Hit nature’s jackpot. Take a break from The Strip’s neon lights and explore Springs Preserve.
The flash flood at Springs Preserve in Las Vegas started with a crack of thunder, sending a torrent of 5,000 gallons of water rushing down the slick, narrow canyon walls.
But the five people standing on the metal platform just several feet above the deafening rush of water weren’t in harm’s way. Consisting of recycled water, the flash flood happens every 20 minutes at the Springs Preserve, a stunning 180-acre natural oasis with three miles of footpaths, botanical gardens and a state-of-the-art indoor interpretive center just minutes from Las Vegas’ legendary Strip.
“It’s unexpected,” says Springs Preserve staffer Dawn Barraclough. “Most people come here and say, ‘This isn’t Las Vegas,’ which is nice. It’s a great place to get history and background on the things you might see on your road trip like the Hoover Dam or regional animals or geology.”

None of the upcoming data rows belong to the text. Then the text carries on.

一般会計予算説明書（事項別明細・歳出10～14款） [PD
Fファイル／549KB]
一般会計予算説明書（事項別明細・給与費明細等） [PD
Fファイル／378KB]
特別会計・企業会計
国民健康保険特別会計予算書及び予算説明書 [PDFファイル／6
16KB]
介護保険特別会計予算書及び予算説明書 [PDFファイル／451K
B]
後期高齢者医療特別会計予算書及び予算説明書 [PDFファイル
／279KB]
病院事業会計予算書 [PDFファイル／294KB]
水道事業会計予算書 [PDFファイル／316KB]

Learn about the native people who inhabited the area and see real animals that live in the Mojave Desert like a Gila monster, desert tortoise and gray fox. Tour the outdoor shade-dappled paths that include Cactus Boulevard, climb aboard an early 20th-century-replica train that took passengers to Las Vegas and watch original news coverage of the construction of the Hoover Dam.
At WaterWorks, a permanent exhibit, you can discover the journey water takes to get to the faucets of Las Vegas residents. The interactive exhibit is inside the operational Charleston Heights Pumping Station on site. Outside you’ll find the Global Terrace, which features interactive exhibits about water challenges faced around the world and how organizations like ONE DROP™ are helping connect people to provide long-term access to safe water.

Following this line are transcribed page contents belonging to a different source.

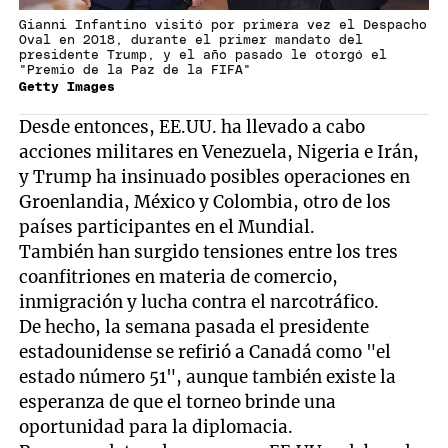
Gianni Infantino visitó por primera vez el Despacho
Oval en 2018, durante el primer mandato del
presidente Trump, y el año pasado le otorgó el
"Premio de la Paz de la FIFA"
Getty Images
Desde entonces, EE.UU. ha llevado a cabo
acciones militares en Venezuela, Nigeria e Irán,
y Trump ha insinuado posibles operaciones en
Groenlandia, México y Colombia, otro de los
países participantes en el Mundial.
También han surgido tensiones entre los tres
coanfitriones en materia de comercio,
inmigración y lucha contra el narcotráfico.
De hecho, la semana pasada el presidente
estadounidense se refirió a Canadá como "el
estado número 51", aunque también existe la
esperanza de que el torneo brinde una
oportunidad para la diplomacia.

When you get hungry, fuel up at Divine Cafe, a hip, second-floor eatery with gorgeous views of The Strip and Springs Mound, an original source of water for Las Vegas. Springs Preseve is just three miles from downtown, but it feels worlds away.

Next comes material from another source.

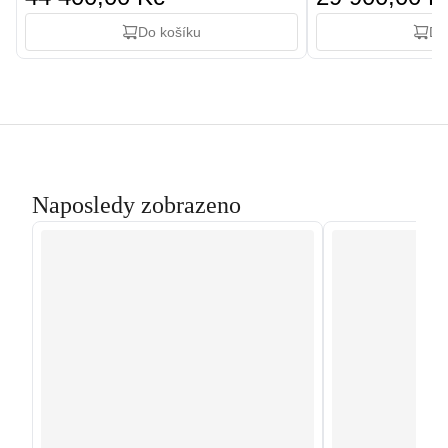
Do košíku
Do
Naposledy zobrazeno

Afterwards, explore the natural world near Las Vegas. Valley of the Fire State Park in Moapa Valley, Nev., is 55 miles from Las Vegas and home to 3,000-year-old petroglyphs, hiking trails and petrified wood. Hoover Dam in Boulder City, Nev., was completed in 1936 and is the highest concrete dam in the Western Hemisphere, stretching 726 feet. Take a dam tour, which includes a 500-foot elevator descent to the base of the dam. Lastly, splash in Lake Mead, the nation’s largest human-made reservoir, covering 1.5 million acres.